Tremplin vers une carrière d'acteur pour bon nombre de rappeur U.S (The murder was the case: the movie avec Snoop Doggy Dogg, alors qu'est-ce qu'on attend?), les G-movies ont, comme beaucoup de genres, laissé apparaitre un tas de nanars, pour la plupart disponibles chez nous en "direct to vidéo" pour combler la fascination des fans hardcore de G-funk. C'était l'occasion pour les boutonneux (parle pour toi) que nous étions de découvrir la "street life" comptée par nos rappeurs préférés. Il y avait Original Gangsta (Pam Grier), Above the Rim (Gangball, avec 2pac, dans votre VidéoFutur de l'époque), Sunset Park (connu pour sa B.O immense), Poetic justice (pour les fleurs bleues), The Substitute (avec Tom Berenger, repenti depuis) et son clone féminin Dangerous Mind (Esprits rebelles, sur lequel Coolio nous faisait hocher la tête avec son Gangsta's Paradise, et dont Michel Pfeiffer ne s'est jamais remise) ou encore New Jack City de Mario Van Peebles avec Westley Snipes et Ice-T. Film phare des G-movies qui ont pullulé pendant les années 90, à l'instar de Boyz in The Hood qui révéla John Singleton (Il fait quoi maintenant ?...), Menace 2 Society frappe pour son portrait encore vrai aujourd'hui (voir pire) de la "Ghettoyouth attitude" comme le disent les casquettes vertes des tours HLM. Par exemple, O-dog reste un personnage culte (voir la scène du burger) malgré le surjeu de Larenz Tate. Les femmes, le machisme et la fierté masculine, l'amitié "virile", la mentale, tous les détails de la vie de voyous, de gangster même, sont présents. Le film frappe au visage comme un coup droit "d'Iron Mike" Tyson car dans les gangs de L.A, contrairement aux Affranchis et autres mafias comme on les connait, pour la moindre broutille tout prend une dimension paroxysmique. Le moindre mot de trop, le moindre pas hors des clous se paie cher et sur la place publique. Pour grandir, on doit écraser les autres, si possible en toute impunité et de manière désinvolte, au risque de ce faire écraser soi-même.

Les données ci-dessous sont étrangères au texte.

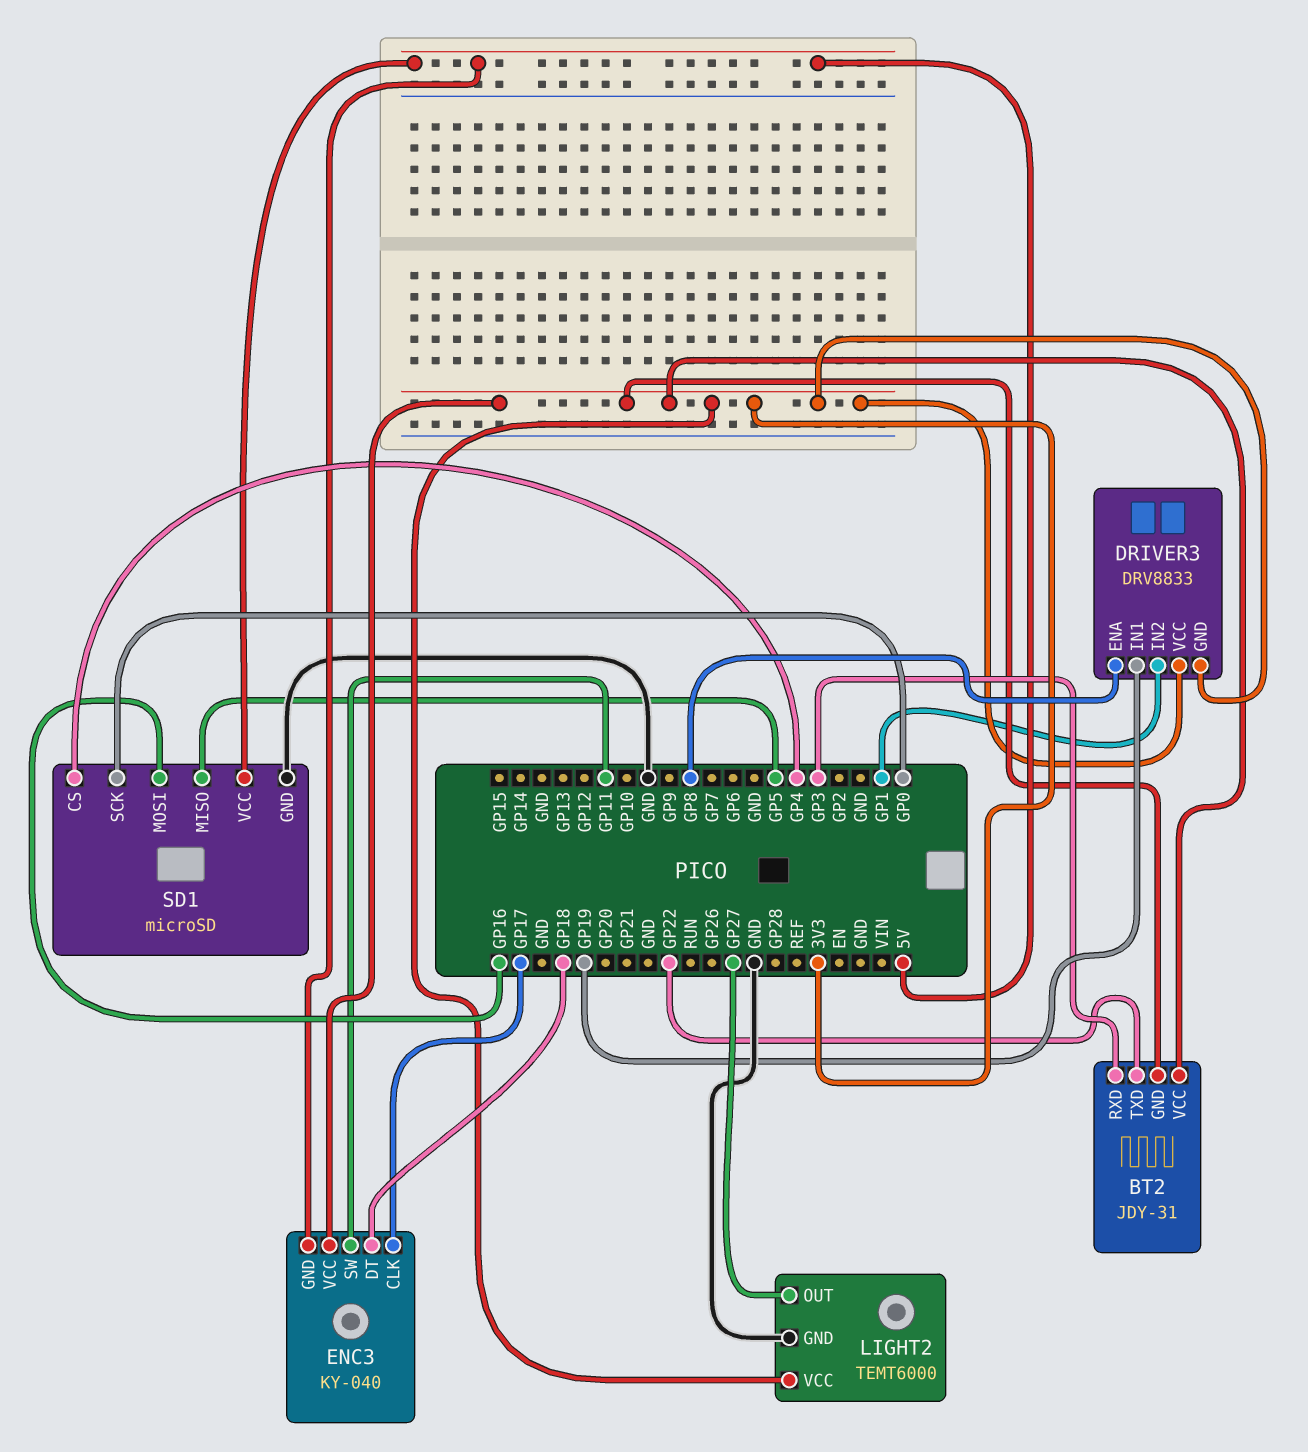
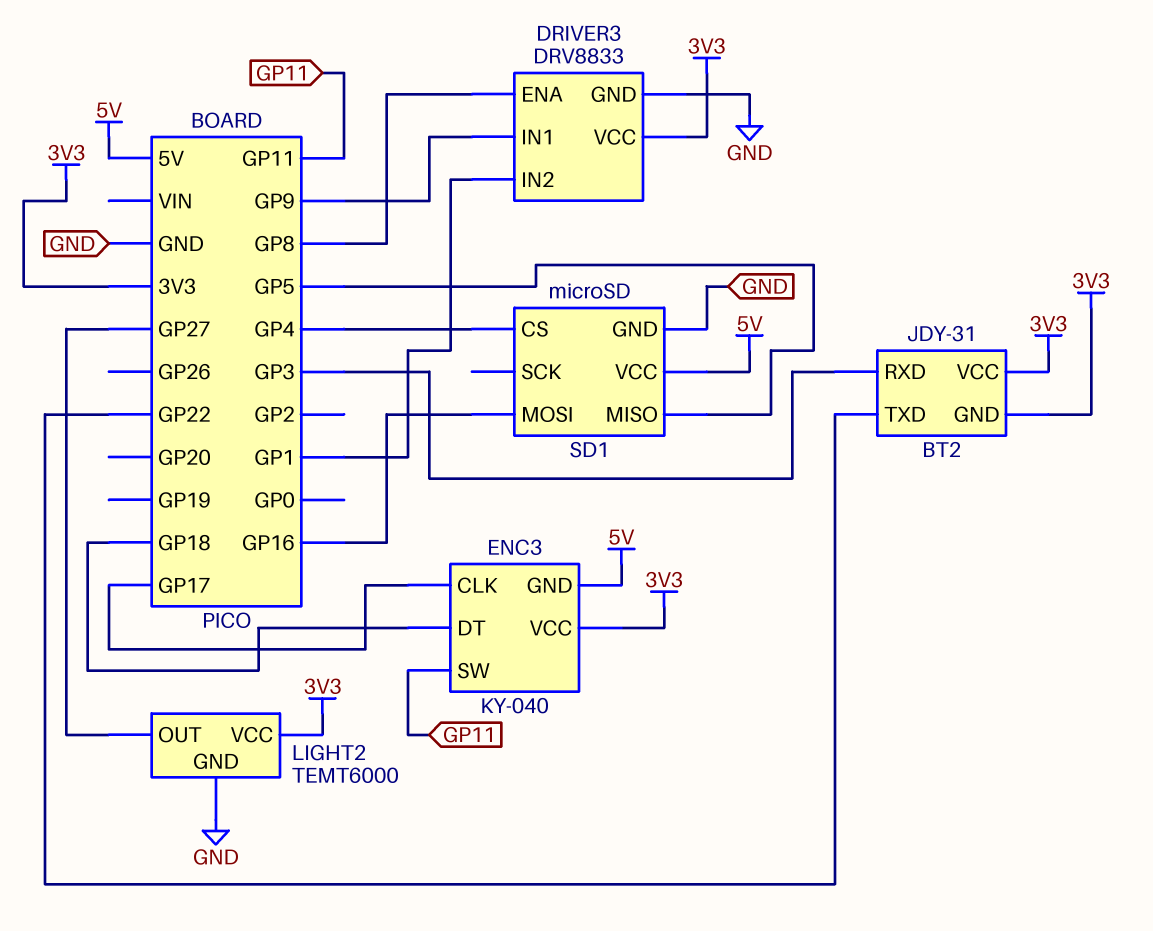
DRIVER3 pin GND: 3V3 -> GND
DRIVER3 pin IN1: GP19 -> GP9
SD1 pin SCK: GP0 -> none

C'est peut-être aussi le sort réservé aux Frères Hughes une fois arrivés à Hollywood sur le piédestal cannois. Avec leur jeune âge, les frangins n'ont pas tant brillé par la suite, malgré des projets alléchants (From Hell , adapté du roman graphique d'Allan Moore, rien que ça). Il faudra attendre 2010 et Le livre d'Eli pour les retrouver en forme. Maintenant que le tour de chauffe est fait on a hâte de voir la suite.